Itzhak Perlman. Photo by Lisa Marie Mazzucco.

Generally speaking, Americans have a somewhat difficult time bringing to mind any household names in the classical music world. Most people will know Caruso, Bernstein, Callas, Pavarotti, Yo-Yo Ma and of course, Itzhak Perlman. These are the Ruth, Lombardi, DiMaggio, and Jordan of Carnegie Hall and beyond. So when an iconic figure such as Perlman visits your hometown symphony orchestra, a buzz of excitement catches hold. Milwaukee showed up, and Uihlein Hall was packed cheek to jowl with music lovers who came to hear and see a master at play.

Cheers and wild applause both greeted and followed out this man for whom walking is a struggle but virtuosity is a breeze. Perlman performed the ever-popular Concerto in E minor for Violin and Orchestra, Opus 64 by Felix Mendelssohn, and it was clear to everyone in the audience that his mastery of the violin is still present and accounted for. Perlman plays with a relaxed confidence that forecasts a piece-of-cake equanimity no matter how many notes per square inch are required from him in any given passage. He produces a sweet, shimmering sound that grabs listeners by the ears and draws them into a hypnotic spell. His sausage-shaped fingers fly across the violin with precision and poise, and his bow goes from a bouncing spiccato to a tender flautando without a care. “It’s all good,” he seems to be saying. “I’ve got this.” Perlman can do anything.

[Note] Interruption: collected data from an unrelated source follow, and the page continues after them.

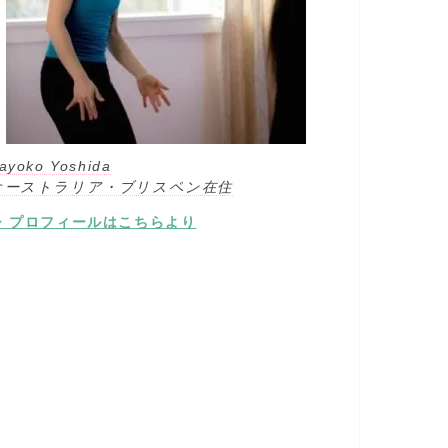
ayoko Yoshida
オーストラリア・ブリスベン在住
⇒ プロフィールはこちらより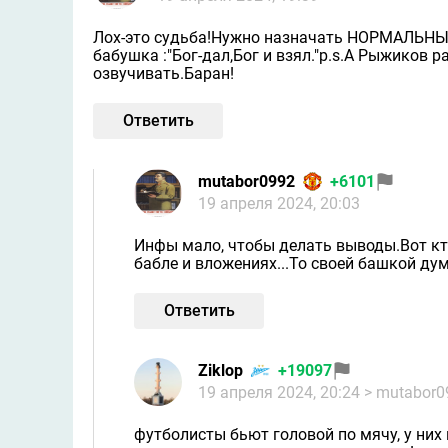
Лох-это судьба!Нужно назначать НОРМАЛЬНЫХ
бабушка :"Бог-дал,Бог и взял."p.s.А Рыжиков 
озвучивать.Баран!
Ответить
mutabor0992
+6101
19 апреля 2024, 20:03
Инфы мало, чтобы делать выводы.Вот кт
бабле и вложениях...То своей башкой ду
Ответить
Ziklop
+19097
19 апреля 2024, 20:24
> mutabor0
футболисты бьют головой по мячу, у них 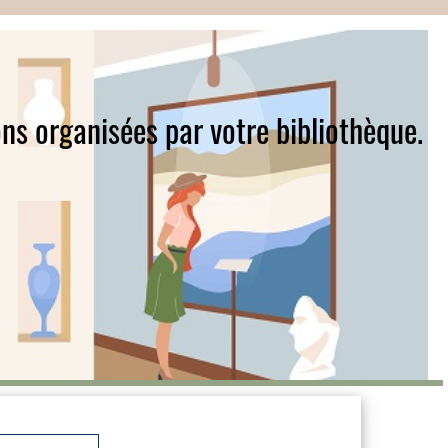
ns organisées par votre bibliothèque.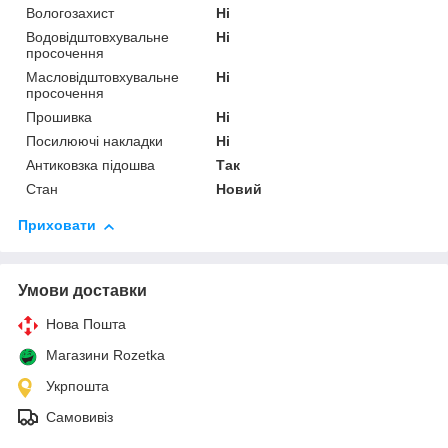
Вологозахист
Ні
Водовідштовхувальне
Ні
просочення
Масловідштовхувальне
Ні
просочення
Прошивка
Ні
Посилюючі накладки
Ні
Антиковзка підошва
Так
Стан
Новий
Приховати
Умови доставки
Нова Пошта
Магазини Rozetka
Укрпошта
Самовивіз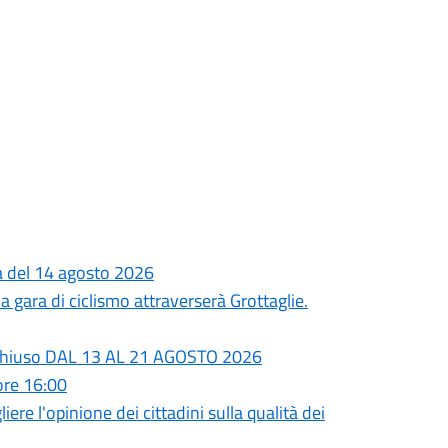
ta del 14 agosto 2026
 gara di ciclismo attraverserà Grottaglie.
rà chiuso DAL 13 AL 21 AGOSTO 2026
ore 16:00
ere l'opinione dei cittadini sulla qualità dei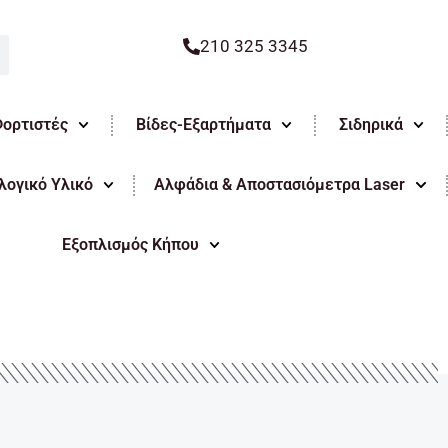
210 325 3345
Φορτιστές
Βίδες-Εξαρτήματα
Σιδηρικά
ογικό Υλικό
Αλφάδια & Αποστασιόμετρα Laser
Εξοπλισμός Κήπου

The MSO responded beautifully to Perlman’s phrase shapes and dynamics. The performance did feel as though Mr. Perlman was more urgent about the tempi than was the MSO’s associate conductor Francesco Lecce-Chong, but the orchestra adjusted quickly, and all too soon the concerto was over.

Itzhak Perlman turns 70 later this year—happy birthday in advance and many happy returns, maestro.

The concert opened with Symphony No. 2 in D major, Opus 73 by Johannes Brahms. This composition is on the meat-and-potatoes side of the menu for the MSO, and although it lacked some of the flavor of past performances, the orchestra can be relied upon to deliver this great symphony with warmth and power. Hornist Matthew Annin sounded beautiful in the first movement, and the powerhouse cello section sang their collective hearts out.

There are myriad reasons for having a strong, vital Milwaukee Symphony Orchestra. The ability to bring Mr. Perlman and other such performers to the MSO stage is just one reason, but really, such a good one. A strong MSO has the muscle to bring in great artists, educate and entertain its community, and provide comfort to many. This Classics Special from the Milwaukee Symphony Orchestra was a wonderful gift to the community.

0 thoughts on “Review: The Babe Ruth of Classical Music”

  1. Anonymous says:

    I saw Perlman years ago (I was in college), and wish I had been at this performance. Milwaukee is a great place for musical concerts!

  2. Anonymous says:

    One marker of a really good or great orchestra compared to an adequate orchestra is how they perform under the direction of guest conductors, or when their “regular leaders” are on vacation. The MSO performance today (May 1) revealed that level unique to truly top-drawer ensembles. It is an honor to hear and see the phrases passed from one instrument to another, in tune and matching timbre. To enjoy the wonderful sound of the strings loud and soft. And to enjoy the virtuosi sixty of the members playing together and I opposition in the Frank Martin Concerto. The men women in the MSO make up one of Wisconsin’s most important assets.